Mr. Patch, who died Saturday at 111, was wounded in 1917 in the Battle of Passchendaele, which he remembered as "mud, mud, and more mud mixed together with blood."

"Anyone who tells you that in the trenches they weren't scared, he's a damned liar: You were scared all the time," he was quoted as saying in The Last Fighting Tommy, a book written with historian Richard van Emden.

Prime Minister Gordon Brown said the entire country would mourn "the passing of a great man."

"The noblest of all the generations has left us, but they will never be forgotten," Brown said.

Queen Elizabeth II said that "we will never forget the bravery and enormous sacrifice of his generation."

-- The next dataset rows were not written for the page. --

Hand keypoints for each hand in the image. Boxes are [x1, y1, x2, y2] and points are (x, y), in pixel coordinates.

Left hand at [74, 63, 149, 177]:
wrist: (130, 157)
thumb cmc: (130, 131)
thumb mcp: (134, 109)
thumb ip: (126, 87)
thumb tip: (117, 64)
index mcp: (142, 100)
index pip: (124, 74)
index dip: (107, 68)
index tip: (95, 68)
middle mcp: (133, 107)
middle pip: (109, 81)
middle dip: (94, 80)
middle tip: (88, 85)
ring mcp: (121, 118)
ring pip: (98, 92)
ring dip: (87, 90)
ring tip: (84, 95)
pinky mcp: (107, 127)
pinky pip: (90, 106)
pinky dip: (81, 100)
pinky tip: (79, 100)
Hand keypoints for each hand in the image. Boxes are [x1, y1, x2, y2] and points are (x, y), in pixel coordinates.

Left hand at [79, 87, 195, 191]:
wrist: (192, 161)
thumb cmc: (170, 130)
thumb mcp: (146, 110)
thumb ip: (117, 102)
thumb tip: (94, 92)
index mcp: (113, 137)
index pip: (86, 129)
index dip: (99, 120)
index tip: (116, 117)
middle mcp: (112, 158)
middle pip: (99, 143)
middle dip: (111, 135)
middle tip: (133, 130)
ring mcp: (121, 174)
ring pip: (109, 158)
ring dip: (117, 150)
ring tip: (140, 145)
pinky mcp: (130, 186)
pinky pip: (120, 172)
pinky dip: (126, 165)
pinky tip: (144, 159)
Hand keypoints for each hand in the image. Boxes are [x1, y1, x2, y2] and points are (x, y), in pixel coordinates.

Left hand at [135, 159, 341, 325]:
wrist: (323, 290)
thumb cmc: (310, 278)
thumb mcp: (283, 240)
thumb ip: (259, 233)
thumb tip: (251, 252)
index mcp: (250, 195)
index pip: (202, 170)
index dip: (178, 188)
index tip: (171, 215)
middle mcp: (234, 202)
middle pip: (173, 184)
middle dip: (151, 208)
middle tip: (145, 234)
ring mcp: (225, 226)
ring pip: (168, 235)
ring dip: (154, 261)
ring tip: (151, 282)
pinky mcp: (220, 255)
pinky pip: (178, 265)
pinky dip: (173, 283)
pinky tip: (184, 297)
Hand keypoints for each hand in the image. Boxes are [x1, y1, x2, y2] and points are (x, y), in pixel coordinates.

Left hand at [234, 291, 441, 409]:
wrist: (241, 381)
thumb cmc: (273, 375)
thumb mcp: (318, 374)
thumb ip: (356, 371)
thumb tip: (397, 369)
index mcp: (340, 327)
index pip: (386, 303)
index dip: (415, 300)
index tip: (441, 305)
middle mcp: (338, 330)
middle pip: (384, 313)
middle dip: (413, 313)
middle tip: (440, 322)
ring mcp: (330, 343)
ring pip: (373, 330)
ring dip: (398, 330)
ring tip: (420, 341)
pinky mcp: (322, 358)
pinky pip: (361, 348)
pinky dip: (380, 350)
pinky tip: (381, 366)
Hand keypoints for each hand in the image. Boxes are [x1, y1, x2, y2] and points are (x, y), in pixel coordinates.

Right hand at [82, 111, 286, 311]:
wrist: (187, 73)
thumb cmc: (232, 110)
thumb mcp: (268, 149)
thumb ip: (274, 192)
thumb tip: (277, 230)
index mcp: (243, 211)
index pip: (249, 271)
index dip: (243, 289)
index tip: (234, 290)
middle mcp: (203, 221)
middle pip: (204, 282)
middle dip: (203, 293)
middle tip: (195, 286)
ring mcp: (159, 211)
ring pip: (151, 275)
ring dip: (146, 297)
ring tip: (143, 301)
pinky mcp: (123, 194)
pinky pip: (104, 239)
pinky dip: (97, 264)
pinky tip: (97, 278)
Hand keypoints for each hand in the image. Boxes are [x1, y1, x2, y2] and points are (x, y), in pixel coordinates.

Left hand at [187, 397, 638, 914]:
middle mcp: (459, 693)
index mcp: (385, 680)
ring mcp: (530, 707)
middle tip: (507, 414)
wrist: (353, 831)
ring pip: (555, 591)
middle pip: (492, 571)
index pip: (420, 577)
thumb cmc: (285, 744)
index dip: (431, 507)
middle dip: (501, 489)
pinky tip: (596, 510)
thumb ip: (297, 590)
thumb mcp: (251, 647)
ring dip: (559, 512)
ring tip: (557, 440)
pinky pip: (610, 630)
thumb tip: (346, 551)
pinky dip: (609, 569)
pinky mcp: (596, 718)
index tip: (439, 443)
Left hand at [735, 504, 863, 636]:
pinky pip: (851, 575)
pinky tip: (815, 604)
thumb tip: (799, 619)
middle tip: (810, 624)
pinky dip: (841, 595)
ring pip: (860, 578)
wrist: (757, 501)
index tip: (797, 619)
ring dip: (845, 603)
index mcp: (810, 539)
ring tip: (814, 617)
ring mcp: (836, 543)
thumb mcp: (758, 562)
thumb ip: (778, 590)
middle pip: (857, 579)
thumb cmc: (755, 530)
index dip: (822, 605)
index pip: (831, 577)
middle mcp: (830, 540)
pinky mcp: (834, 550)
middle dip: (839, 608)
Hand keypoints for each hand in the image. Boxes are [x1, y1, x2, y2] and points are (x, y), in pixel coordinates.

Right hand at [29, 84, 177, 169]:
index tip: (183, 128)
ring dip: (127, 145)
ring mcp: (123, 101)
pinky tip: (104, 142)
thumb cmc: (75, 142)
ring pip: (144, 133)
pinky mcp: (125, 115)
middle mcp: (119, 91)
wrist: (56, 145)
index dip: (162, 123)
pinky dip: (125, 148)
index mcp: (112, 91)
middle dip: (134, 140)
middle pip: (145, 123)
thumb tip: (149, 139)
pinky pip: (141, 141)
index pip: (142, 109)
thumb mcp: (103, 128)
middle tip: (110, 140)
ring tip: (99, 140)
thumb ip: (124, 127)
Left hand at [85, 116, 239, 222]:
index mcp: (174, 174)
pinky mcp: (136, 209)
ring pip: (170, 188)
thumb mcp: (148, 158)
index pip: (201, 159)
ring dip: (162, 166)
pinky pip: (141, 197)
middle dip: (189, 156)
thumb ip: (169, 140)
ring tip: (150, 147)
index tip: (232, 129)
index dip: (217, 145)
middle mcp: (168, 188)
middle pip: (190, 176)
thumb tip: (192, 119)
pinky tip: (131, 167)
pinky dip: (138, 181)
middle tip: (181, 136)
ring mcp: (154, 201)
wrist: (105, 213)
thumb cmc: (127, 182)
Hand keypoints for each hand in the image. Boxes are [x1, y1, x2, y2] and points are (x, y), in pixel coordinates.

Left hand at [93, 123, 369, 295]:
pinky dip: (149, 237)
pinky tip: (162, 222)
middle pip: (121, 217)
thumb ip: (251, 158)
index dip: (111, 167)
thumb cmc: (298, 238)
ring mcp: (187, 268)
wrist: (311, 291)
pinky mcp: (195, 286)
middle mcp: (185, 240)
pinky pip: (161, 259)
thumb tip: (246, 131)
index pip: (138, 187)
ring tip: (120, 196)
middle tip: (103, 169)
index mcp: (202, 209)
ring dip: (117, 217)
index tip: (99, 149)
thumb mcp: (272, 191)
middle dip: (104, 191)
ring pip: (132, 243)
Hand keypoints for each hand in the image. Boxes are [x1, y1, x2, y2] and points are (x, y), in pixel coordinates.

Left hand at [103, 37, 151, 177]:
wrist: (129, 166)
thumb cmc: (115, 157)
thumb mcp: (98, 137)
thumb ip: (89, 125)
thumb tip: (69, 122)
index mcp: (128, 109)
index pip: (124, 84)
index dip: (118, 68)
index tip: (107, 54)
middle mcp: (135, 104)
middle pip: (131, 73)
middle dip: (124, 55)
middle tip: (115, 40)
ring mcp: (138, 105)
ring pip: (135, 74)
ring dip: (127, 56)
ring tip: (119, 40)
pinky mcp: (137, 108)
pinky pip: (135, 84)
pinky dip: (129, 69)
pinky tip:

Britain's Ministry of Defense called Mr. Patch the last British military survivor of the 1914-18 war, though British-born Claude Choules of Australia, 108, is believed to have served in the Royal Navy during the conflict.

Mr. Patch was one of the last links to "the war to end all wars," which killed about 20 million people in years of fighting between the Allied Powers - including Britain, France, and the United States - and Germany and its allies. The Ministry of Defense said Mr. Patch was the last soldier of any nationality to have fought in the brutal trench warfare that has become the enduring image of the conflict.

No French or German veterans of the war remain alive. The last known U.S. veteran is Frank Buckles of Charles Town, W.Va., 108, who drove ambulances in France for the U.S. Army.

Mr. Patch did not speak about his war experiences until he was 100. Once he did, he was adamant that the slaughter he had witnessed had not been justified.

"I met someone from the German side, and we both shared the same opinion: We fought, we finished, and we were friends," he said in 2007. "It wasn't worth it."

After the war ended, Mr. Patch returned to work as a plumber, married, and raised a family. He outlived three wives and both of his sons.